▸ PROBLEM
Reproduce the closing run of lines below verbatim, from the line that contains "Equities. Los restantes" up to and including the final line.

▸ INPUT FOR THIS TASK
*** Block opens ***
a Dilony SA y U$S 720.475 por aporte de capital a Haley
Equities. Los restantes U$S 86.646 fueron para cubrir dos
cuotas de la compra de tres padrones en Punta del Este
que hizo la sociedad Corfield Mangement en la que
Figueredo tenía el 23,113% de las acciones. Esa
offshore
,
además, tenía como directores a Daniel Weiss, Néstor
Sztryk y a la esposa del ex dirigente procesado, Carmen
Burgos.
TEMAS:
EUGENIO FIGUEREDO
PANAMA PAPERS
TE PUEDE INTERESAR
*** Block closes ***
▸ YOUR SOLUTION
Equities. Los restantes U$S 86.646 fueron para cubrir dos
cuotas de la compra de tres padrones en Punta del Este
que hizo la sociedad Corfield Mangement en la que
Figueredo tenía el 23,113% de las acciones. Esa
offshore
,
además, tenía como directores a Daniel Weiss, Néstor
Sztryk y a la esposa del ex dirigente procesado, Carmen
Burgos.
TEMAS:
EUGENIO FIGUEREDO
PANAMA PAPERS
TE PUEDE INTERESAR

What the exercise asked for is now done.